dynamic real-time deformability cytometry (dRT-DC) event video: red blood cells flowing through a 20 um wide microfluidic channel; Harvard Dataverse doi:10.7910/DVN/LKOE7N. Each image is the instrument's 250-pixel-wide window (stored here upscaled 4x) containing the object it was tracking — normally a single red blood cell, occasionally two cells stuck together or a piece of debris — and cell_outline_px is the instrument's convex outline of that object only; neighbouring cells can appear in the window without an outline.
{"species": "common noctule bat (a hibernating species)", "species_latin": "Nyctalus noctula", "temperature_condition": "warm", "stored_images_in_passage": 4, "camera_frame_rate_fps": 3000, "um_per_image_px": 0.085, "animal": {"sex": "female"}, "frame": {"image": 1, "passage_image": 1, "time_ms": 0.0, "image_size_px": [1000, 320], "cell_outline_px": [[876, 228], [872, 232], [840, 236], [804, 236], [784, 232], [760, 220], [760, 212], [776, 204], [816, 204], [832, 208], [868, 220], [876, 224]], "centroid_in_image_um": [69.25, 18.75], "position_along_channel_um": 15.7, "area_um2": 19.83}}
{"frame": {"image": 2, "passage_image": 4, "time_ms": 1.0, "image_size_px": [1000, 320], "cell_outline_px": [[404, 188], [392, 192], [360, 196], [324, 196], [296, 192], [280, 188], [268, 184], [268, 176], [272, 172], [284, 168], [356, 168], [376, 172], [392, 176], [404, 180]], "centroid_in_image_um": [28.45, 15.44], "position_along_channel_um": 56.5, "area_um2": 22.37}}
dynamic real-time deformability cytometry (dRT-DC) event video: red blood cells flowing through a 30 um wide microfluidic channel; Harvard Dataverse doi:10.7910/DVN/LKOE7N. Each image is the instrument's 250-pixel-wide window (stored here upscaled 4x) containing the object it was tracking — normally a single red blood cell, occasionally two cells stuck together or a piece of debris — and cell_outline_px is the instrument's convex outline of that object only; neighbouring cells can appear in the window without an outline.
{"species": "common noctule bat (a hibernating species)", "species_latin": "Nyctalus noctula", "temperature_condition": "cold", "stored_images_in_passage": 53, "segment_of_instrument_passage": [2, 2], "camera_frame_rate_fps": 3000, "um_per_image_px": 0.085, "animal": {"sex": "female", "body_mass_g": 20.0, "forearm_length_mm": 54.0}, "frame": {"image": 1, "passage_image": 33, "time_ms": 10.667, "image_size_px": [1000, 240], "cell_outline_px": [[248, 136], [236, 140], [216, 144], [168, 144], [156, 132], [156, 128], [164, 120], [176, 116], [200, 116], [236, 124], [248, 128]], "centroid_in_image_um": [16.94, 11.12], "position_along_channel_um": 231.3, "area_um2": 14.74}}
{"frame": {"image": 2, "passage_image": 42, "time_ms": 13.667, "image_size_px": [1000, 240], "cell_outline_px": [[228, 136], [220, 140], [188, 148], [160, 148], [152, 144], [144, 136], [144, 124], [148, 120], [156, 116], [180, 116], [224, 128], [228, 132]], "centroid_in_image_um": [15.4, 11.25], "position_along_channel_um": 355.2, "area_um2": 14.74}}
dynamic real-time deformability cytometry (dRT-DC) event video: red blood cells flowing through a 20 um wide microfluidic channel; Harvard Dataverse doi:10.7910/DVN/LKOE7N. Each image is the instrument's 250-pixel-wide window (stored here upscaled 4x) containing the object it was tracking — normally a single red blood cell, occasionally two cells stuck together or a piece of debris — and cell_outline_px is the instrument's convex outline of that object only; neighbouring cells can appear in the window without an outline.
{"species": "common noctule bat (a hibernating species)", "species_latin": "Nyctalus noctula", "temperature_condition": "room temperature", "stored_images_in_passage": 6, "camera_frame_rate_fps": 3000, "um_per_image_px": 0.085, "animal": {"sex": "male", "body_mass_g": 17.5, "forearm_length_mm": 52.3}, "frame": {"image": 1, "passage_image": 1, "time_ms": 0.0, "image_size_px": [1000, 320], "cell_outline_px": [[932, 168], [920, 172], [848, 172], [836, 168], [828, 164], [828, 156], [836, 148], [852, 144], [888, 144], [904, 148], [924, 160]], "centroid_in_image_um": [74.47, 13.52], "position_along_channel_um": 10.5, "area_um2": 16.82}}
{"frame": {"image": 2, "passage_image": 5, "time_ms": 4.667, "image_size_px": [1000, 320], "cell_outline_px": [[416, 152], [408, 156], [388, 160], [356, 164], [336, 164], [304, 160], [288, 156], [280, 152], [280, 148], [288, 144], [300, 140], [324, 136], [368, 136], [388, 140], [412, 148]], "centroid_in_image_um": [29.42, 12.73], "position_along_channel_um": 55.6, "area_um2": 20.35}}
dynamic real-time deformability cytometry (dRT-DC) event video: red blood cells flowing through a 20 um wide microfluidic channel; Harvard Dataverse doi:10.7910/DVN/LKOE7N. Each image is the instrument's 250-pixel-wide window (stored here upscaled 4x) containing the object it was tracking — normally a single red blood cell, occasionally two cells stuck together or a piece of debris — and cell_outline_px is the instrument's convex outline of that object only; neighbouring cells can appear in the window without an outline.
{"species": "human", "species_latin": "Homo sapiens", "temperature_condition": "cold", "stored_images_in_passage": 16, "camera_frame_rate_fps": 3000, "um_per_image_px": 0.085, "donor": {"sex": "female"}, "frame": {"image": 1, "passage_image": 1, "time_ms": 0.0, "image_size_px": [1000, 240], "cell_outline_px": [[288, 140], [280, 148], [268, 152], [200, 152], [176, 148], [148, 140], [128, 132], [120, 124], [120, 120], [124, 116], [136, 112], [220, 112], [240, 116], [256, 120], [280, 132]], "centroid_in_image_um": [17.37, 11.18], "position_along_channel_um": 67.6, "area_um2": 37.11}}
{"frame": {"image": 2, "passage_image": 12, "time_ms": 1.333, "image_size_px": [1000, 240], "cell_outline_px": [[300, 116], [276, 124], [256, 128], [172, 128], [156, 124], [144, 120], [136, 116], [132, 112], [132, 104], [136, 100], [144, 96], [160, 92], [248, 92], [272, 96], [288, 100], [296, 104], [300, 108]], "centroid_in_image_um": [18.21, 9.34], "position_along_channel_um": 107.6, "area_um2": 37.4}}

^^^^^^^^

TASK BRIEF: Reproduce the data in full, exactly as presented.

SOLVED EXERCISE:
dynamic real-time deformability cytometry (dRT-DC) event video: red blood cells flowing through a 20 um wide microfluidic channel; Harvard Dataverse doi:10.7910/DVN/LKOE7N. Each image is the instrument's 250-pixel-wide window (stored here upscaled 4x) containing the object it was tracking — normally a single red blood cell, occasionally two cells stuck together or a piece of debris — and cell_outline_px is the instrument's convex outline of that object only; neighbouring cells can appear in the window without an outline.
{"species": "common noctule bat (a hibernating species)", "species_latin": "Nyctalus noctula", "temperature_condition": "warm", "stored_images_in_passage": 4, "camera_frame_rate_fps": 3000, "um_per_image_px": 0.085, "animal": {"sex": "female"}, "frame": {"image": 1, "passage_image": 1, "time_ms": 0.0, "image_size_px": [1000, 320], "cell_outline_px": [[876, 228], [872, 232], [840, 236], [804, 236], [784, 232], [760, 220], [760, 212], [776, 204], [816, 204], [832, 208], [868, 220], [876, 224]], "centroid_in_image_um": [69.25, 18.75], "position_along_channel_um": 15.7, "area_um2": 19.83}}
{"frame": {"image": 2, "passage_image": 4, "time_ms": 1.0, "image_size_px": [1000, 320], "cell_outline_px": [[404, 188], [392, 192], [360, 196], [324, 196], [296, 192], [280, 188], [268, 184], [268, 176], [272, 172], [284, 168], [356, 168], [376, 172], [392, 176], [404, 180]], "centroid_in_image_um": [28.45, 15.44], "position_along_channel_um": 56.5, "area_um2": 22.37}}
dynamic real-time deformability cytometry (dRT-DC) event video: red blood cells flowing through a 30 um wide microfluidic channel; Harvard Dataverse doi:10.7910/DVN/LKOE7N. Each image is the instrument's 250-pixel-wide window (stored here upscaled 4x) containing the object it was tracking — normally a single red blood cell, occasionally two cells stuck together or a piece of debris — and cell_outline_px is the instrument's convex outline of that object only; neighbouring cells can appear in the window without an outline.
{"species": "common noctule bat (a hibernating species)", "species_latin": "Nyctalus noctula", "temperature_condition": "cold", "stored_images_in_passage": 53, "segment_of_instrument_passage": [2, 2], "camera_frame_rate_fps": 3000, "um_per_image_px": 0.085, "animal": {"sex": "female", "body_mass_g": 20.0, "forearm_length_mm": 54.0}, "frame": {"image": 1, "passage_image": 33, "time_ms": 10.667, "image_size_px": [1000, 240], "cell_outline_px": [[248, 136], [236, 140], [216, 144], [168, 144], [156, 132], [156, 128], [164, 120], [176, 116], [200, 116], [236, 124], [248, 128]], "centroid_in_image_um": [16.94, 11.12], "position_along_channel_um": 231.3, "area_um2": 14.74}}
{"frame": {"image": 2, "passage_image": 42, "time_ms": 13.667, "image_size_px": [1000, 240], "cell_outline_px": [[228, 136], [220, 140], [188, 148], [160, 148], [152, 144], [144, 136], [144, 124], [148, 120], [156, 116], [180, 116], [224, 128], [228, 132]], "centroid_in_image_um": [15.4, 11.25], "position_along_channel_um": 355.2, "area_um2": 14.74}}
dynamic real-time deformability cytometry (dRT-DC) event video: red blood cells flowing through a 20 um wide microfluidic channel; Harvard Dataverse doi:10.7910/DVN/LKOE7N. Each image is the instrument's 250-pixel-wide window (stored here upscaled 4x) containing the object it was tracking — normally a single red blood cell, occasionally two cells stuck together or a piece of debris — and cell_outline_px is the instrument's convex outline of that object only; neighbouring cells can appear in the window without an outline.
{"species": "common noctule bat (a hibernating species)", "species_latin": "Nyctalus noctula", "temperature_condition": "room temperature", "stored_images_in_passage": 6, "camera_frame_rate_fps": 3000, "um_per_image_px": 0.085, "animal": {"sex": "male", "body_mass_g": 17.5, "forearm_length_mm": 52.3}, "frame": {"image": 1, "passage_image": 1, "time_ms": 0.0, "image_size_px": [1000, 320], "cell_outline_px": [[932, 168], [920, 172], [848, 172], [836, 168], [828, 164], [828, 156], [836, 148], [852, 144], [888, 144], [904, 148], [924, 160]], "centroid_in_image_um": [74.47, 13.52], "position_along_channel_um": 10.5, "area_um2": 16.82}}
{"frame": {"image": 2, "passage_image": 5, "time_ms": 4.667, "image_size_px": [1000, 320], "cell_outline_px": [[416, 152], [408, 156], [388, 160], [356, 164], [336, 164], [304, 160], [288, 156], [280, 152], [280, 148], [288, 144], [300, 140], [324, 136], [368, 136], [388, 140], [412, 148]], "centroid_in_image_um": [29.42, 12.73], "position_along_channel_um": 55.6, "area_um2": 20.35}}
dynamic real-time deformability cytometry (dRT-DC) event video: red blood cells flowing through a 20 um wide microfluidic channel; Harvard Dataverse doi:10.7910/DVN/LKOE7N. Each image is the instrument's 250-pixel-wide window (stored here upscaled 4x) containing the object it was tracking — normally a single red blood cell, occasionally two cells stuck together or a piece of debris — and cell_outline_px is the instrument's convex outline of that object only; neighbouring cells can appear in the window without an outline.
{"species": "human", "species_latin": "Homo sapiens", "temperature_condition": "cold", "stored_images_in_passage": 16, "camera_frame_rate_fps": 3000, "um_per_image_px": 0.085, "donor": {"sex": "female"}, "frame": {"image": 1, "passage_image": 1, "time_ms": 0.0, "image_size_px": [1000, 240], "cell_outline_px": [[288, 140], [280, 148], [268, 152], [200, 152], [176, 148], [148, 140], [128, 132], [120, 124], [120, 120], [124, 116], [136, 112], [220, 112], [240, 116], [256, 120], [280, 132]], "centroid_in_image_um": [17.37, 11.18], "position_along_channel_um": 67.6, "area_um2": 37.11}}
{"frame": {"image": 2, "passage_image": 12, "time_ms": 1.333, "image_size_px": [1000, 240], "cell_outline_px": [[300, 116], [276, 124], [256, 128], [172, 128], [156, 124], [144, 120], [136, 116], [132, 112], [132, 104], [136, 100], [144, 96], [160, 92], [248, 92], [272, 96], [288, 100], [296, 104], [300, 108]], "centroid_in_image_um": [18.21, 9.34], "position_along_channel_um": 107.6, "area_um2": 37.4}}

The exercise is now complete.